▼▼▼
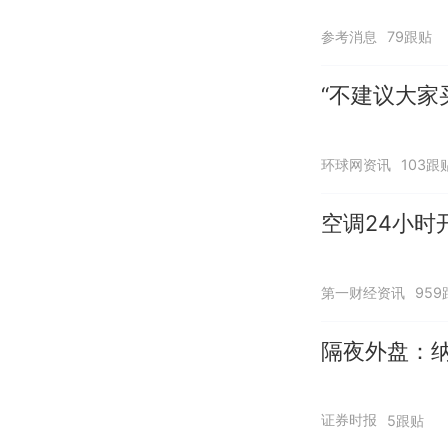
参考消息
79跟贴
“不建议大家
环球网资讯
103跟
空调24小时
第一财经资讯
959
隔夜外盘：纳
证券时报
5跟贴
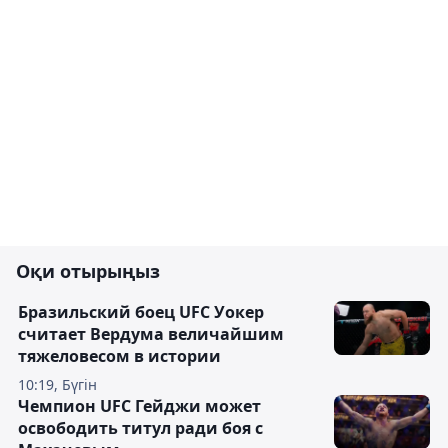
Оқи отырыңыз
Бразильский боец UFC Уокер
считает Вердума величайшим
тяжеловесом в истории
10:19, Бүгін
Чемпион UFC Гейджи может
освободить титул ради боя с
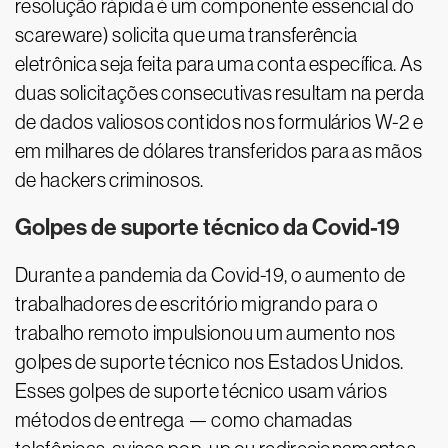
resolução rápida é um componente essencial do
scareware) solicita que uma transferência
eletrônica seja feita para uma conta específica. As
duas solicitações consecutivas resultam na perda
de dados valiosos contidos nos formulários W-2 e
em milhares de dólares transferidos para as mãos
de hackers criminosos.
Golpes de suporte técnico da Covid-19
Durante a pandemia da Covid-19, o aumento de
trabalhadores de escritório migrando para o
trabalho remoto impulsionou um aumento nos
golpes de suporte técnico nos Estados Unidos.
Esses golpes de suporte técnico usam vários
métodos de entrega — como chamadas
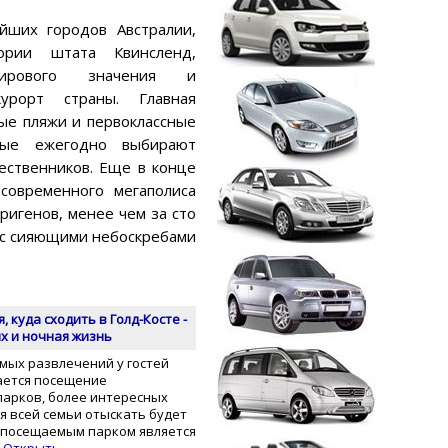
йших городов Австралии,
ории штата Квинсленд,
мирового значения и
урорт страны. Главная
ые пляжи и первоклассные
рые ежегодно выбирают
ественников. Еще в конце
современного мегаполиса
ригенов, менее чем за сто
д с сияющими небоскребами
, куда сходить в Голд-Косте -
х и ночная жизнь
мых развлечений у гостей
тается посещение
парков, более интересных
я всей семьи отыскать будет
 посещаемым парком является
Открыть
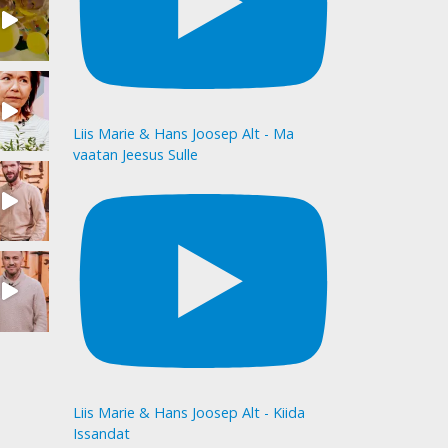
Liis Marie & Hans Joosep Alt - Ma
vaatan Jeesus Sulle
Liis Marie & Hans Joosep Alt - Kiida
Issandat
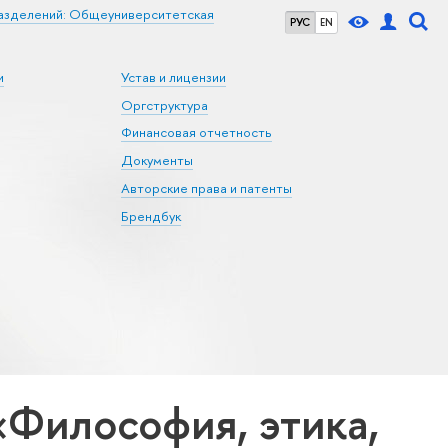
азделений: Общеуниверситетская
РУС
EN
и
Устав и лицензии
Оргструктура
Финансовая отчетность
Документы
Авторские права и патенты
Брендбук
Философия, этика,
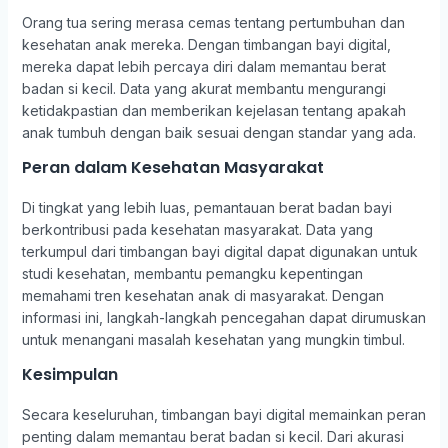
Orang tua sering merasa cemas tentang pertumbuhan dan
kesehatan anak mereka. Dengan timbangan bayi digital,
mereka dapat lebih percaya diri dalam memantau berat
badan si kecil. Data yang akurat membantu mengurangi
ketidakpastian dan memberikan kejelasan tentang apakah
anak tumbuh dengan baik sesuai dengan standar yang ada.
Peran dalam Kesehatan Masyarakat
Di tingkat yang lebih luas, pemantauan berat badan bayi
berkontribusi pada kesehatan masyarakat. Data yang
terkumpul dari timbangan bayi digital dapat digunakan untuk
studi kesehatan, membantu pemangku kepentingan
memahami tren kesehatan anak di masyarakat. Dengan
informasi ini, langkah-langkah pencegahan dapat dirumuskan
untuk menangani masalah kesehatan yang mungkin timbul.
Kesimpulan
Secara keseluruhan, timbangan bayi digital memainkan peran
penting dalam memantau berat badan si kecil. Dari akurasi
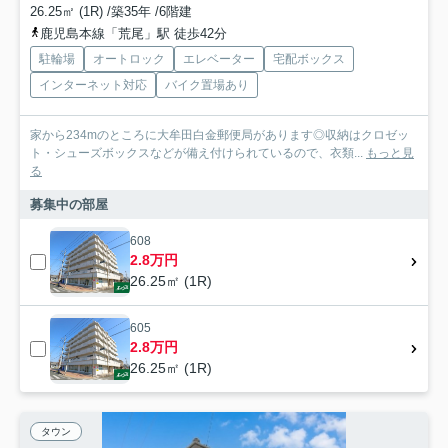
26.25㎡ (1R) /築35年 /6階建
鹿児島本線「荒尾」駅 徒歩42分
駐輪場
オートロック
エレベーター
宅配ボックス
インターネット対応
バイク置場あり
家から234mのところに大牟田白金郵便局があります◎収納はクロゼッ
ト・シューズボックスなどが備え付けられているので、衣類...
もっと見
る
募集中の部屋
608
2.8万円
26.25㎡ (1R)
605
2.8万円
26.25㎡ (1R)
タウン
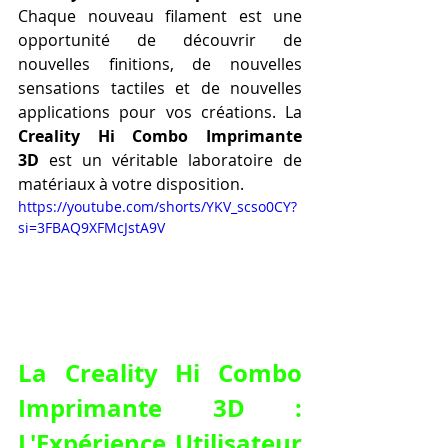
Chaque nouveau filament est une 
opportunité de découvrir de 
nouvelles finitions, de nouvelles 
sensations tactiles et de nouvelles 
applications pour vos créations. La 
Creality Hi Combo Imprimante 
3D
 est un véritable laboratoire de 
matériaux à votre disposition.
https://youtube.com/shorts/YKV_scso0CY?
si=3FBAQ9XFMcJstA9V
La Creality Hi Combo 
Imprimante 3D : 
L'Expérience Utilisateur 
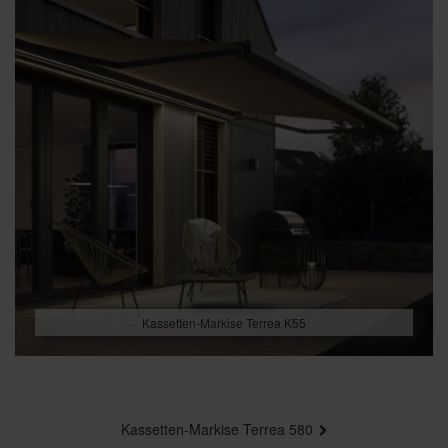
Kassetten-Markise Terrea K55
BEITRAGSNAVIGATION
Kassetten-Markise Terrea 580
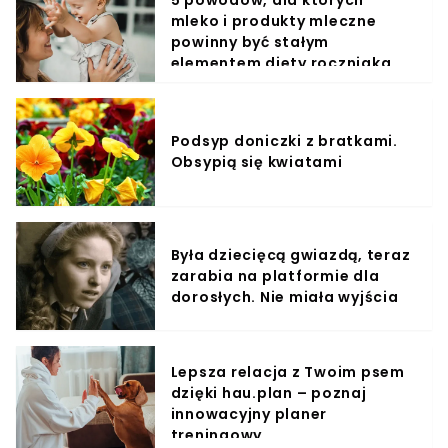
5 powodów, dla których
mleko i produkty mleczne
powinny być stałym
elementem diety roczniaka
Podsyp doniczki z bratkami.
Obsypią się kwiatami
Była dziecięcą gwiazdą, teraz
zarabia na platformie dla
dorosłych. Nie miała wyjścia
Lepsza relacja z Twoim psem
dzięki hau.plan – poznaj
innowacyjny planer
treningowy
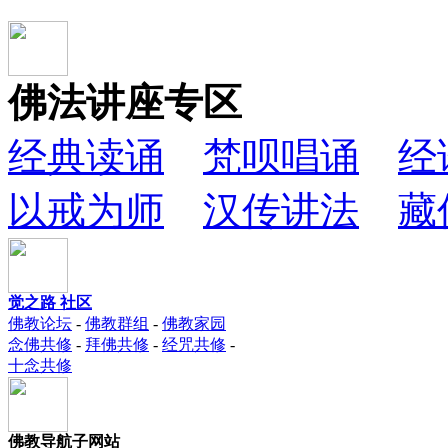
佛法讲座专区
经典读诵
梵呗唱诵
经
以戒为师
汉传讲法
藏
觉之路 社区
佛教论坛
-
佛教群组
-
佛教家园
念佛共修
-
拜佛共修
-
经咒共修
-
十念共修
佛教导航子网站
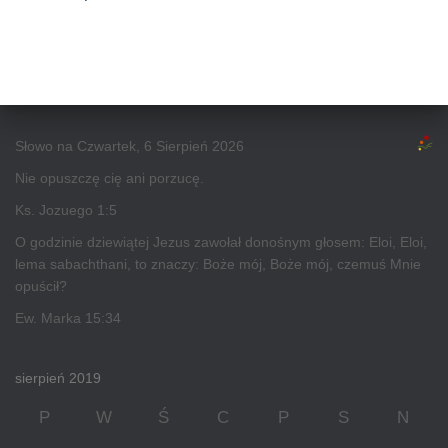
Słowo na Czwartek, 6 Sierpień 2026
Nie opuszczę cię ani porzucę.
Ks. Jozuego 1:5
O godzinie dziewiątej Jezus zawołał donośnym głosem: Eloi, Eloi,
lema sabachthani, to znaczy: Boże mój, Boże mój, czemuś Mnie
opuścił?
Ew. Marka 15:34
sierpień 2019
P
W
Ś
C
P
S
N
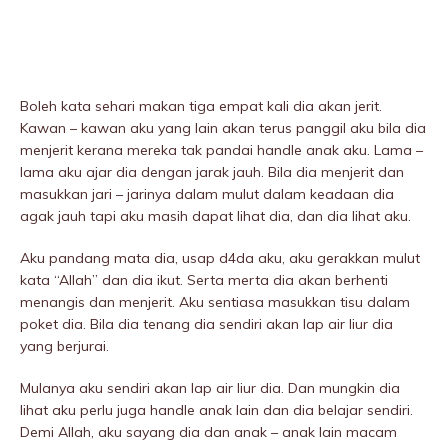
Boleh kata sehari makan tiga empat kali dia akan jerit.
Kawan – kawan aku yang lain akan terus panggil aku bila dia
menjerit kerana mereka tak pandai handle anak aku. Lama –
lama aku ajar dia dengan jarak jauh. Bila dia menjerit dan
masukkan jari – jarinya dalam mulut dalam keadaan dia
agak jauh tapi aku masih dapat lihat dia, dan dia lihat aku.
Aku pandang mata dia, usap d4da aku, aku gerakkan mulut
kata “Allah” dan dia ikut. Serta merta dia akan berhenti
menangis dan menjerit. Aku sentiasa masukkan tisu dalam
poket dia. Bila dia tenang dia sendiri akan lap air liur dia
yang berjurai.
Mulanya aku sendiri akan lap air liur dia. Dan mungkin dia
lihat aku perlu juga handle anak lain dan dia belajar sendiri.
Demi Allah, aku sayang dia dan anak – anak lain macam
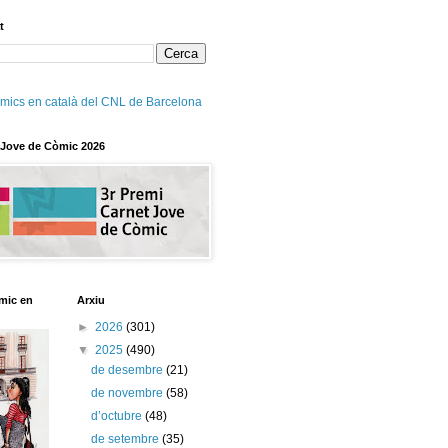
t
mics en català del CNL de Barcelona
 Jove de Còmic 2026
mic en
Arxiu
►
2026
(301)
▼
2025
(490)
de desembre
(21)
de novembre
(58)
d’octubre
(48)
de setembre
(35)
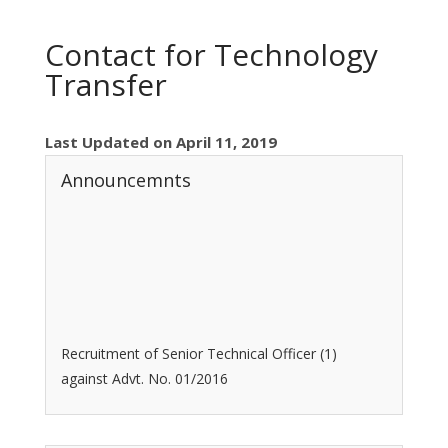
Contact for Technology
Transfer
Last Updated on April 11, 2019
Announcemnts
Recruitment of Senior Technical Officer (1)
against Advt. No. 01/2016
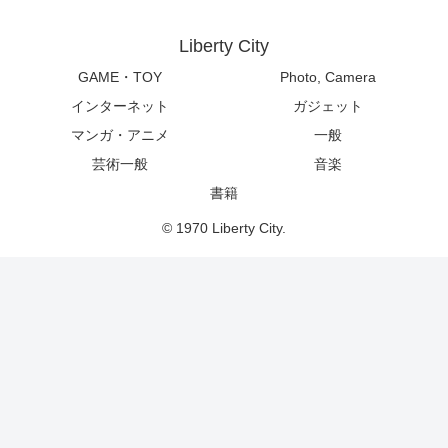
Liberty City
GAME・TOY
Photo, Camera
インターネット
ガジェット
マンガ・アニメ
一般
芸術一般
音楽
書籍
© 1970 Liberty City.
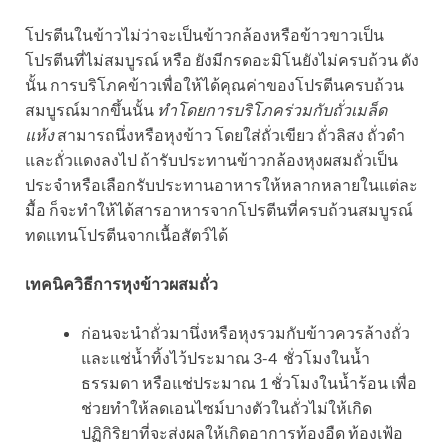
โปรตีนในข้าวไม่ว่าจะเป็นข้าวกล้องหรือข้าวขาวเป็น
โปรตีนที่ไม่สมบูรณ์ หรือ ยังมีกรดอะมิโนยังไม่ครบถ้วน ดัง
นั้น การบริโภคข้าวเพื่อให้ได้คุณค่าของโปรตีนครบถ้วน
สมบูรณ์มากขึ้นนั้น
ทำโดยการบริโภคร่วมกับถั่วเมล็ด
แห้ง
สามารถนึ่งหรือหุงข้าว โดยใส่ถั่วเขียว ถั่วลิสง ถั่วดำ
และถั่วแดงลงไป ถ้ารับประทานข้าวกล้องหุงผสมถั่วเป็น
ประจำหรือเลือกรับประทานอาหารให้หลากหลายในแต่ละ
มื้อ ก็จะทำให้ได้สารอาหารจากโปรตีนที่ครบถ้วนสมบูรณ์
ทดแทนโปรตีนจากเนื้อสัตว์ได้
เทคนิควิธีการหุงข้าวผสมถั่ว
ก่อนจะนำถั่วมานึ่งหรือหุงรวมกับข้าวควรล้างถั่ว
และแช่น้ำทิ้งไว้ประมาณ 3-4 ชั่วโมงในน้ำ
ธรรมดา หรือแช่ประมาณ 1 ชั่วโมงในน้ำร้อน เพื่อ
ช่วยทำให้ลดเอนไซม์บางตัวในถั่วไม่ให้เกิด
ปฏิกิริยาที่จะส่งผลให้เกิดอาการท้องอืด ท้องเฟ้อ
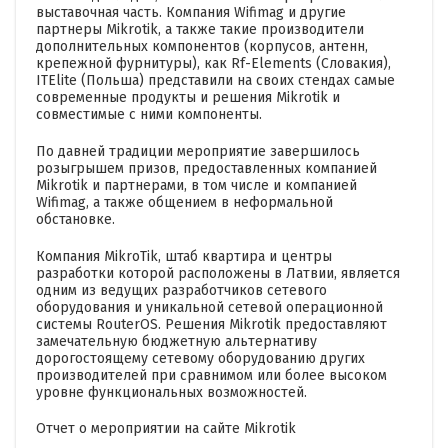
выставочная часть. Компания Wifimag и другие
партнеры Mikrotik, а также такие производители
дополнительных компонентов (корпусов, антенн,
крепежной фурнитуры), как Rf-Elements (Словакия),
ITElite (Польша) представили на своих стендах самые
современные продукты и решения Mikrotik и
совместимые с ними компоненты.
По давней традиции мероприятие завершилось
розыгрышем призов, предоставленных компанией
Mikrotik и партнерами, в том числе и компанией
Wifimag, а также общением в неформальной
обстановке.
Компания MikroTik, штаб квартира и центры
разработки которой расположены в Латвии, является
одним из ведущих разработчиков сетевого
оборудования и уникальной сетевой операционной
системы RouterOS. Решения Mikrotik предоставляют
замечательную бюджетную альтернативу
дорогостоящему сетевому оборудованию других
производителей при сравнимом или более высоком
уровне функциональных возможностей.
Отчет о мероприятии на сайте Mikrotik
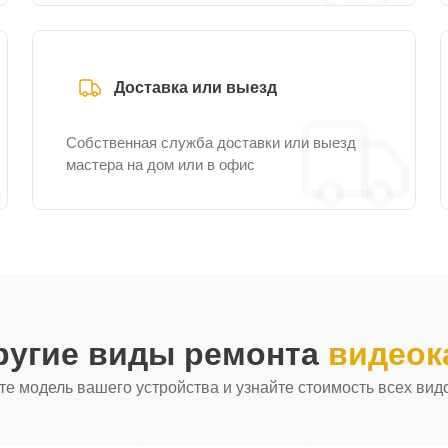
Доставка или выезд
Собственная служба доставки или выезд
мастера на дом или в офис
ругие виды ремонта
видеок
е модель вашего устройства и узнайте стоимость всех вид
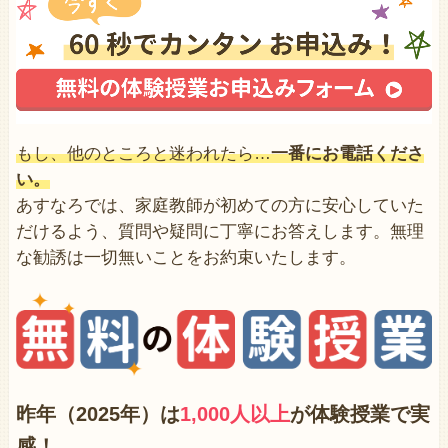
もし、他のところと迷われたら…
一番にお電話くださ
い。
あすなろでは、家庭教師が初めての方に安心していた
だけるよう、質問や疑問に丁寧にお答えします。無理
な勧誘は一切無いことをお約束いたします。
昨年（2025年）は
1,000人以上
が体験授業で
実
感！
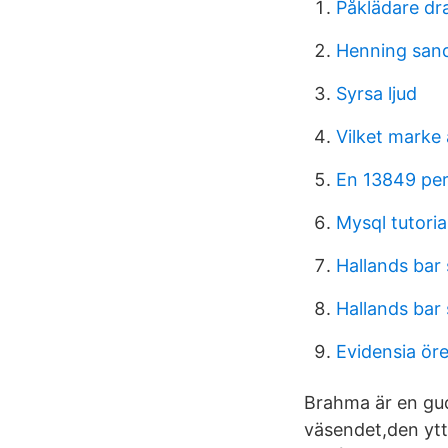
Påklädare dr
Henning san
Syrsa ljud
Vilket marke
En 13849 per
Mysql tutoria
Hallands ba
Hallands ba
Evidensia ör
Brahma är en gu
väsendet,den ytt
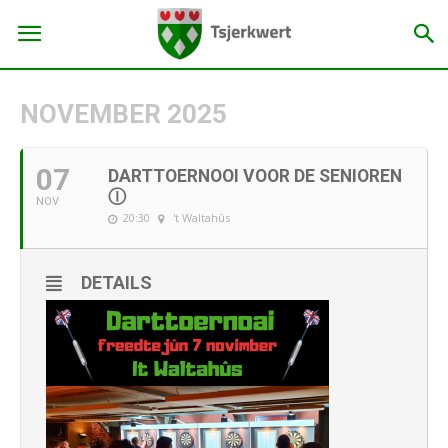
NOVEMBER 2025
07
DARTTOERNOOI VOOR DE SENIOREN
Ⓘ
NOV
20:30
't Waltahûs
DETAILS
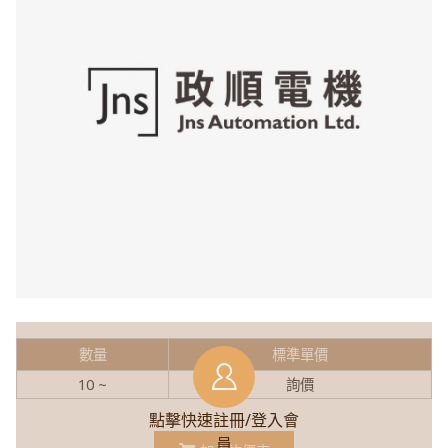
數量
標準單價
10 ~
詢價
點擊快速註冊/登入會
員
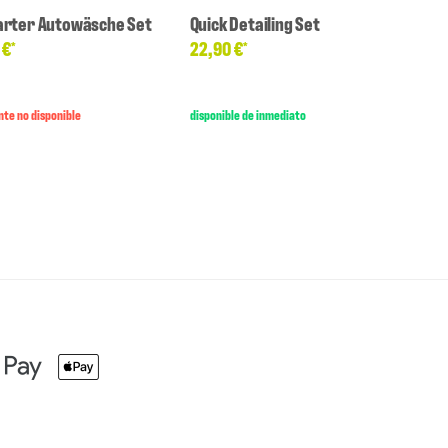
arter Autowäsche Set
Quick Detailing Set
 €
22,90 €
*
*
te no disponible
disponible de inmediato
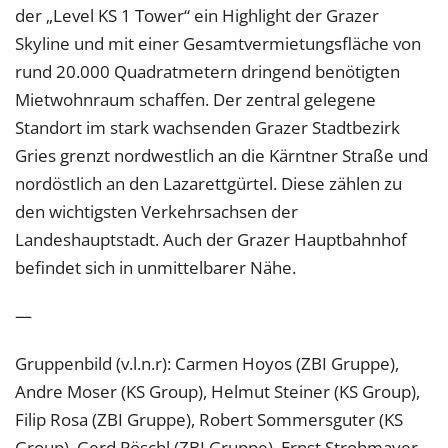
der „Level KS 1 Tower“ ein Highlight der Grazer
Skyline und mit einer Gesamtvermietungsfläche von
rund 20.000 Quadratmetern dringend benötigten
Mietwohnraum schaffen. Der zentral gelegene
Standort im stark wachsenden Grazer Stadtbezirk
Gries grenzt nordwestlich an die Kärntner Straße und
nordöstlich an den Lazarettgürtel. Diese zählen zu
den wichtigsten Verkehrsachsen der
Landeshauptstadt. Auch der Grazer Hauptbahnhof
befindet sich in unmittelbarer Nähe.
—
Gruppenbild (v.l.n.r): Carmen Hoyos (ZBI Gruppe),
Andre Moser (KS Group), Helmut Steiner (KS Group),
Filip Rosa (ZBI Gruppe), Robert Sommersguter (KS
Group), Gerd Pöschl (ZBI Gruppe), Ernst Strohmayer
▲▲▲
_DIRECTIONS_
Select every line in the data that contains the string "ประมาณ", matching case exactly.

_TASK SOLUTION_
และแช่น้ำทิ้งไว้ประมาณ 3-4 ชั่วโมงในน้ำ
ธรรมดา หรือแช่ประมาณ 1 ชั่วโมงในน้ำร้อน เพื่อ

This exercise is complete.